**TEXT PASSAGE:**
..........

26 October 2010 ~ 3 Comments

Defining Success

On October 21st Wild Asia held its annual Responsible Tourism Awards ceremony at the International Travel Bureau conference in Singapore. PEPY Tours, a finalist for the RT award, was invited to speak to an audience of peers—that is, folks in the tourism industry who likewise work in the growing field of RT. The PEPY Tours talk, delivered by Chief Tourmaster Eric Lewis, was slated under a segment called “Successful RT Case Studies from Tour Providers around Asia.” The following is a transcript of that talk.

As a prelude I’ll give you the elevator-version of what PEPY is. PEPY is one organization that comprises two separate legal entities: a development nonprofit, and a for-profit tours company. The nonprofit aims to empower Cambodians to improve their quality of life, with a focus on increased access to quality education. The for-profit arm, PEPY Tours, operates adventure travel in Cambodia that emphasizes social action and accountability, while also raising awareness and funding for our ongoing non-profit programs.

So that’s where I’m coming from—PEPY Tours has a triple bottom line.

The subtitle of this segment is “Successful Responsible Tourism Case Studies,” and I’d like to dissect that title, because the word ‘successful’ carries some implications that I’d like to address before we really get underway here.

By definition, an organization that is successful has either

a) achieved its goals,

or

b) turned a profit.

And these two are often the same, where the goal is profit.

Now Wild Asia has decided that PEPY Tours represents success in our industry, and ostensibly I’m here to share the secrets of our success. And that’s very flattering. But the nomination presents a bit of a paradox. What I mean is that if we are successful by traditional standards then we may actually be unsuccessful according to our own.

This sounds strange, I know. Let me explain. If we’re successful by traditional standards then we’ve turned a profit or achieved our goals. But if we’re aiming for profit, then social responsibility takes a backseat and by our definition we aren’t successful as a responsible tour provider. We want profit, of course, but it’s not our barometer of success. I’ll come back to this idea of chasing income later.

..........

(Data items)
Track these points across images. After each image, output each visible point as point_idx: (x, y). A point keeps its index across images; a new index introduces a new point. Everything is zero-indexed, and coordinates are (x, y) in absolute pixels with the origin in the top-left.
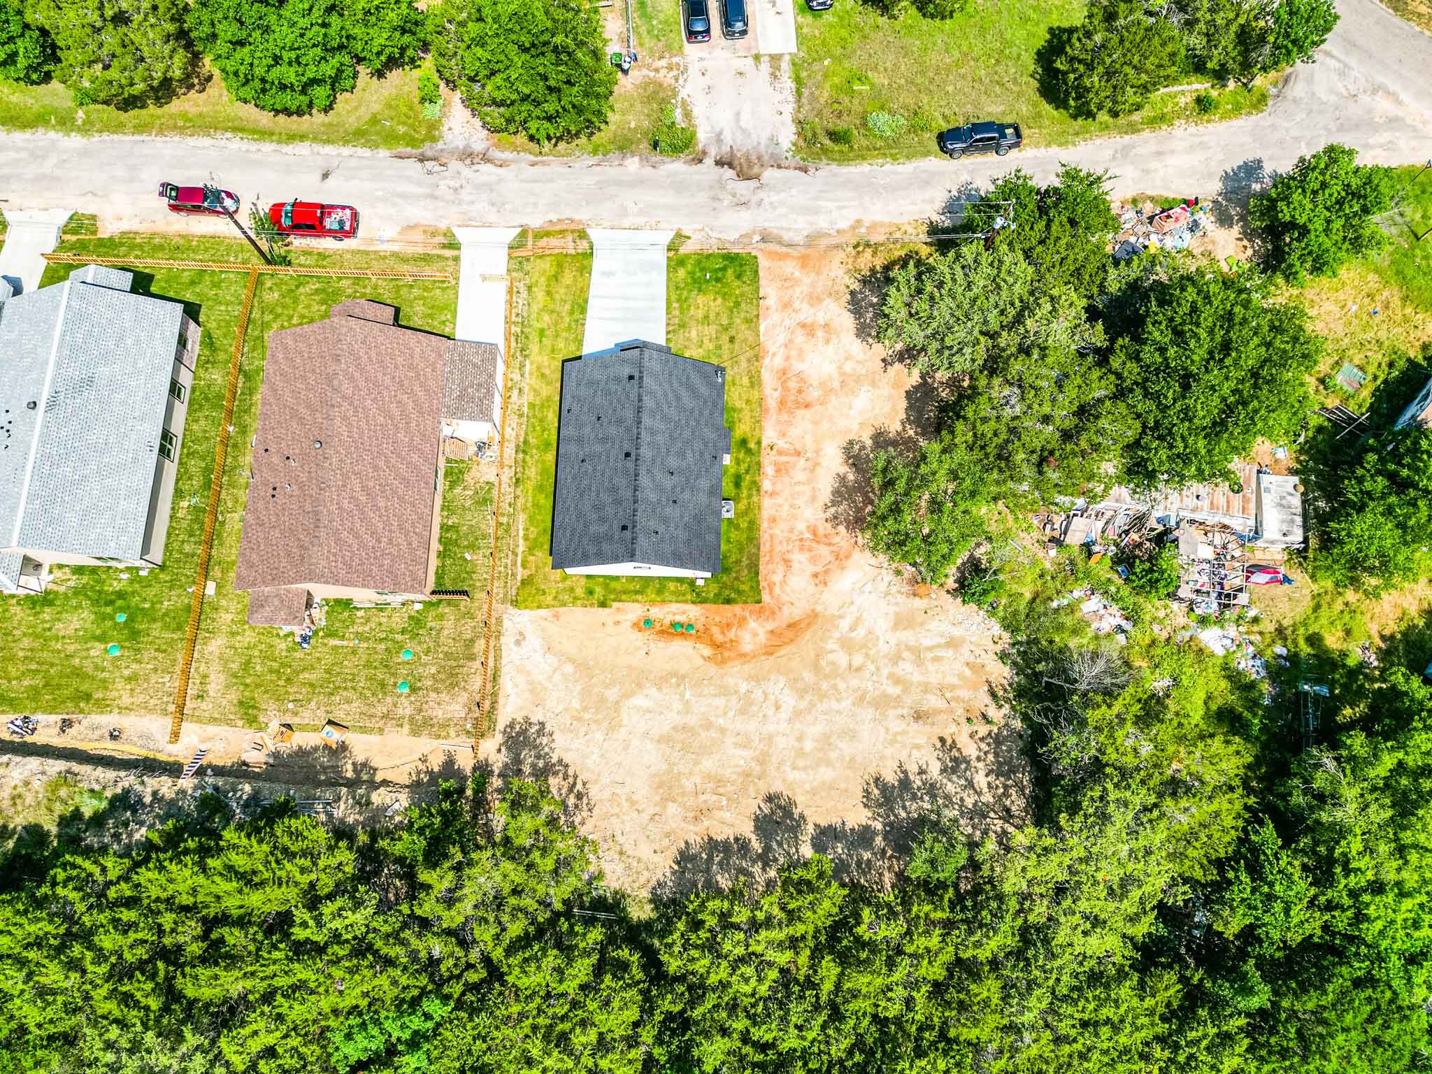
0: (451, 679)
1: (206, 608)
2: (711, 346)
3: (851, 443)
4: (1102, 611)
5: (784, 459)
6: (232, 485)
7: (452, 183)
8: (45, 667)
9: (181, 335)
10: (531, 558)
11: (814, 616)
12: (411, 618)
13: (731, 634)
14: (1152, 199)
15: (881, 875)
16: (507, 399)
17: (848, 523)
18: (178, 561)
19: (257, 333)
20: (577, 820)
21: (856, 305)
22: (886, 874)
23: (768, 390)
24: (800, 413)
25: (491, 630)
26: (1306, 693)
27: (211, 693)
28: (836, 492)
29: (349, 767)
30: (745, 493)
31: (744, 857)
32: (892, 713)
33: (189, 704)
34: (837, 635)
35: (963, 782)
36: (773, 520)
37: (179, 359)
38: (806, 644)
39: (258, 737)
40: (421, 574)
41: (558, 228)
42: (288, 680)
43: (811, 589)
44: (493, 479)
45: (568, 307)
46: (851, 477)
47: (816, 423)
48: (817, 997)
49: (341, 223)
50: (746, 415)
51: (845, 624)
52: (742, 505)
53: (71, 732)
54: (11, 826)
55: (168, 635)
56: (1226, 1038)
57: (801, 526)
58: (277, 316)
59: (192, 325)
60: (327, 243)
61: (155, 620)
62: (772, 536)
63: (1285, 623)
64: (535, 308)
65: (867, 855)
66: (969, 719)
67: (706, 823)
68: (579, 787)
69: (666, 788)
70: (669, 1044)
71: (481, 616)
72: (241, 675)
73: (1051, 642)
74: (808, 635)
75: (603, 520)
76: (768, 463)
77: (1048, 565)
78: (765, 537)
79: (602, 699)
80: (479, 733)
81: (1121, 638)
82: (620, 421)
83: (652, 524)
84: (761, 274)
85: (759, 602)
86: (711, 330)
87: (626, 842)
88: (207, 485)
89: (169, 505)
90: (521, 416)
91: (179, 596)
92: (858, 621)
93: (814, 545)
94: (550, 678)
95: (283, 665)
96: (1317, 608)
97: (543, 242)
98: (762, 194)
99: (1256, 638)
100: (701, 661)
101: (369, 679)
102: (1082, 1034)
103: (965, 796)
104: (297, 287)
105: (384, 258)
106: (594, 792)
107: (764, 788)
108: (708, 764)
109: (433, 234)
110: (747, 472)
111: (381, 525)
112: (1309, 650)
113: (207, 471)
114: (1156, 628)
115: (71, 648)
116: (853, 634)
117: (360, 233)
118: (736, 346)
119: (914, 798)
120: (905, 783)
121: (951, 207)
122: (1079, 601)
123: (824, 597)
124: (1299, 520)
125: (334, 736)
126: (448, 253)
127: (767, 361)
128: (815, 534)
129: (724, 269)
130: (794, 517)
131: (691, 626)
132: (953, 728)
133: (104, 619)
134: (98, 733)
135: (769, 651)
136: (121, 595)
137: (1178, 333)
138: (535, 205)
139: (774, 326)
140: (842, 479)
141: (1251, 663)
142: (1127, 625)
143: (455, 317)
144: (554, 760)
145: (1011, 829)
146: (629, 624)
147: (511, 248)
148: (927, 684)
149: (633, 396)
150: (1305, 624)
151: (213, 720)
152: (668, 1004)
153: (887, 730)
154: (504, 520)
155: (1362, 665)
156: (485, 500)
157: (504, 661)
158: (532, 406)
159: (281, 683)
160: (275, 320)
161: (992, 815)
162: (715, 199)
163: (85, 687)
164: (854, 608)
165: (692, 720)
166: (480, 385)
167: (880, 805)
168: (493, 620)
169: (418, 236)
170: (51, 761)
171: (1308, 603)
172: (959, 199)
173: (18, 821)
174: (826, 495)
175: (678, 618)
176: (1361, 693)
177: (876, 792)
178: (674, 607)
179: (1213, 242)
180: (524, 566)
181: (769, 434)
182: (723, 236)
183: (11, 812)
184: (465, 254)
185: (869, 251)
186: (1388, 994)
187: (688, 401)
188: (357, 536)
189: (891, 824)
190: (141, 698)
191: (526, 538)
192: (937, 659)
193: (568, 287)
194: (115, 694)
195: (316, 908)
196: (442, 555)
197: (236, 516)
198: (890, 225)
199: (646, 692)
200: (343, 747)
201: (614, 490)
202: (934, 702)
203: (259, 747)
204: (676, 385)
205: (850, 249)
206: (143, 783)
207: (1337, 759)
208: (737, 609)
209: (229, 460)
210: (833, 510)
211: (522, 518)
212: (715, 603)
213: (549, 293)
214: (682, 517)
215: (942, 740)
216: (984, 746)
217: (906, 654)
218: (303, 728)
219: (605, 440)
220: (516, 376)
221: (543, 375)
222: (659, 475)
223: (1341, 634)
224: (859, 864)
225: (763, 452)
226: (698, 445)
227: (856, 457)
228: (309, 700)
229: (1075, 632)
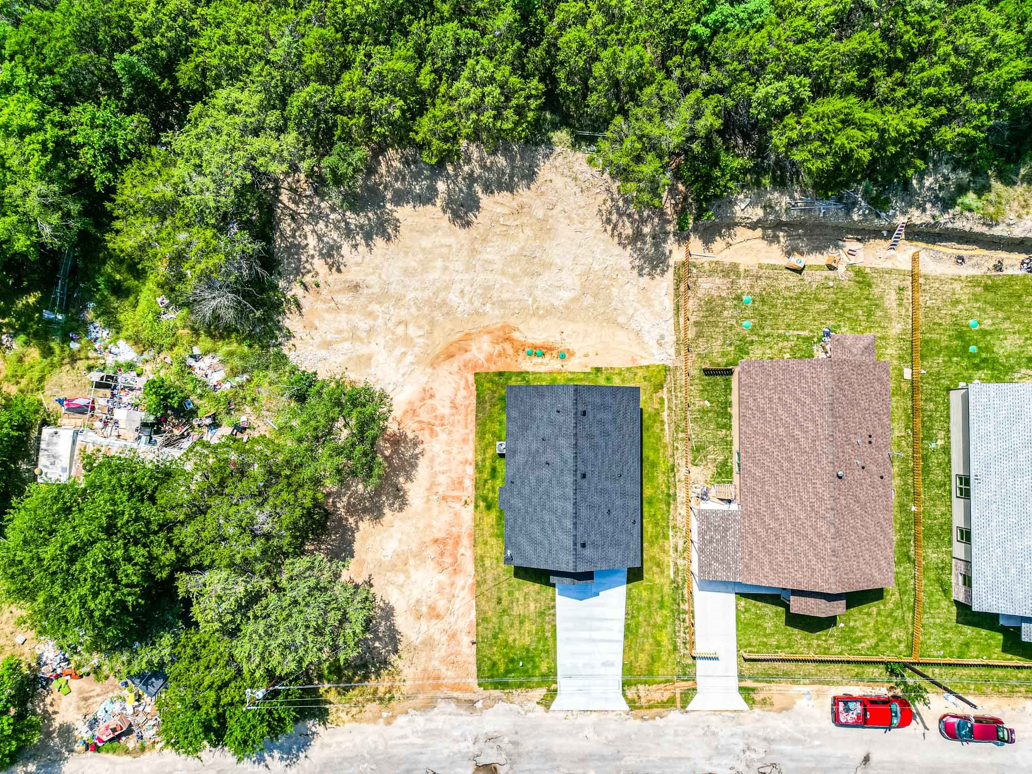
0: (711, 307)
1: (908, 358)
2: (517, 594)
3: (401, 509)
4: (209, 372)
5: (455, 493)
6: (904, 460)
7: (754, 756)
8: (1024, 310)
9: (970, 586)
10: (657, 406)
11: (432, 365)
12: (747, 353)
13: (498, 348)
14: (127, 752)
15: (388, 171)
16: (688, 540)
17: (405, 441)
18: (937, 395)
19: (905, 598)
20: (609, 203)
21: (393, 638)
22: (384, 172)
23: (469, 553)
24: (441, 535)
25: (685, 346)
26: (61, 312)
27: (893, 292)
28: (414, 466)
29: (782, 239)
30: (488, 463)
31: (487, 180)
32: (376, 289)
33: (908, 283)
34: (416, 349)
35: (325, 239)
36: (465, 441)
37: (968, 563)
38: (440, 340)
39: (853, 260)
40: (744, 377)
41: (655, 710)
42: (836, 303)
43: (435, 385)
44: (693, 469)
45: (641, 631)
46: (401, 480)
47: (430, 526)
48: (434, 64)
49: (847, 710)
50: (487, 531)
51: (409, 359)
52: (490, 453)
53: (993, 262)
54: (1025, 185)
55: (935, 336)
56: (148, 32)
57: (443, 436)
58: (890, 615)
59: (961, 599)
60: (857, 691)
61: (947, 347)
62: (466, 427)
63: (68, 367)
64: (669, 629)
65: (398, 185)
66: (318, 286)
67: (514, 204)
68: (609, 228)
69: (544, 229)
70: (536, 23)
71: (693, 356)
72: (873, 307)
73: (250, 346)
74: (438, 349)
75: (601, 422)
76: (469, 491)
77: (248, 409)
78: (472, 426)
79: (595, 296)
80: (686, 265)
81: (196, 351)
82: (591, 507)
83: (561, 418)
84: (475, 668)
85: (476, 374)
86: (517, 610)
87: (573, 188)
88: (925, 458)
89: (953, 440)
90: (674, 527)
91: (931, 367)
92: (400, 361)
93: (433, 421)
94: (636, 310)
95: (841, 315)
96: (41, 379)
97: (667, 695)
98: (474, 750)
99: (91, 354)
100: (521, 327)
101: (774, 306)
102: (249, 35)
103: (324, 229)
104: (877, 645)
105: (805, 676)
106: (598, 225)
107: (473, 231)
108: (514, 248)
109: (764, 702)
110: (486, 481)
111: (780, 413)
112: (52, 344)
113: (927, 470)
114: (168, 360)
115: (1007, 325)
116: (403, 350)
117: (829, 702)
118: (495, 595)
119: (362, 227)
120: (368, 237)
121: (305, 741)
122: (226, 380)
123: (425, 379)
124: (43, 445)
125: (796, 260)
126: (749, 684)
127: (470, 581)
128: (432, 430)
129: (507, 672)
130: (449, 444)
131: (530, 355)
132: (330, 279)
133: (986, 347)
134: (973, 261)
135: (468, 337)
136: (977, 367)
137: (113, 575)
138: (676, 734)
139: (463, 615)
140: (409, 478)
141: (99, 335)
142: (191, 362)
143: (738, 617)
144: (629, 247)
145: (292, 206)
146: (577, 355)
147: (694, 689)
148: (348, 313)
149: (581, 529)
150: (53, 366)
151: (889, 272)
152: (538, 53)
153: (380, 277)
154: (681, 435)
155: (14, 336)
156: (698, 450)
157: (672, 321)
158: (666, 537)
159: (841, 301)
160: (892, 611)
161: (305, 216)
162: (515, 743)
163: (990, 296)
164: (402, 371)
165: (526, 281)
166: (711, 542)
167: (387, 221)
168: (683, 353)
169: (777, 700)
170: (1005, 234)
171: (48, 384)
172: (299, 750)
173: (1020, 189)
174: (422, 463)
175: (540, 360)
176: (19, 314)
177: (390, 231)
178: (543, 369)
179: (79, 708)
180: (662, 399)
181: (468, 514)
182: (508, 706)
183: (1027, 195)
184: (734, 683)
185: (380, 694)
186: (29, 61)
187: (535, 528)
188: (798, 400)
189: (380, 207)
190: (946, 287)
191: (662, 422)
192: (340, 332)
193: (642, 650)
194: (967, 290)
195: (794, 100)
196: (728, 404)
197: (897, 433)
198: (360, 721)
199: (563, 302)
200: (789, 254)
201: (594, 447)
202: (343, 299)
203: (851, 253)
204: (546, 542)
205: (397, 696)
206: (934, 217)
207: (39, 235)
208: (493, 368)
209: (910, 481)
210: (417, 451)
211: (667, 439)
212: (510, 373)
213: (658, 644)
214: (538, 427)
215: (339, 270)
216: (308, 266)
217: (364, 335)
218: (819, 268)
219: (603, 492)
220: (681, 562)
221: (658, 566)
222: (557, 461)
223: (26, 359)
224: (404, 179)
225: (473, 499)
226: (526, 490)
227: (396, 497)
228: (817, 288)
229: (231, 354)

..........

**WHAT TO WORK ON:**
a - Answer these questions about the PEPY Tours talk:
(i) At which event and in which city did Wild Asia hold its Responsible Tourism Awards ceremony?
(ii) What two separate legal entities make up PEPY?
(iii) According to the talk, what are the two ways an organization can be called successful by definition?
b - Extend the PEPY Tours talk by writing what the speaker says next, beginning after its final sentence.

**ANSWERS PER TASK:**
a -
(i) The International Travel Bureau conference in Singapore.
(ii) A development nonprofit and a for-profit tours company.
(iii) It has either achieved its goals or turned a profit.

b -
The other possibility is that we’ve achieved all our goals—we’ve had the impact we wanted to have. Mission accomplished. But if you’ve been to Cambodia recently you know that we’re far from hoisting the Mission Accomplished banner, both in terms of quality education for all, and in terms of tourism having a purely positive impact. The reality, and this is putting it optimistically, is that there’s room for improvement. Education in Cambodia is less than ideal, and invasive poverty voyeurism that calls itself ‘voluntourism’ persists. We are optimistic, though—that’s why we’re still over there. We’ve seen and been part of some wonderful improvements, and this progress motivates us to soldier on.

So if PEPY Tours is ‘successful,’ we’ll have to rethink success as less an accomplishment and more a policy: a policy of relentless self-reflection, a policy of questioning our methods and learning from mistakes—a kind of anti-complacency. If we’re doing a good job, it doesn’t mean we’ve got it all figured out. It means we acknowledge that we don’t have it all figured out, and that we keep trying to improve.

I think that now the stage for our case study is set. We’re going to examine success on our terms, meaning we’re going to examine relentless self-reflection. And further, we must put this self-reflection to use. We must be relentlessly resourceful in finding ways to improve. These are the terms of our success.

With this new definition in mind, we can now look at PEPY Tours. We can ask, What does PEPY Tours do that makes it an outlier in our industry? And more specifically, how has our policy of anti-complacency shaped us into who we are today? The answer should be no surprise. The answer is found in our mistakes, and—crucially—how we’ve handled those mistakes.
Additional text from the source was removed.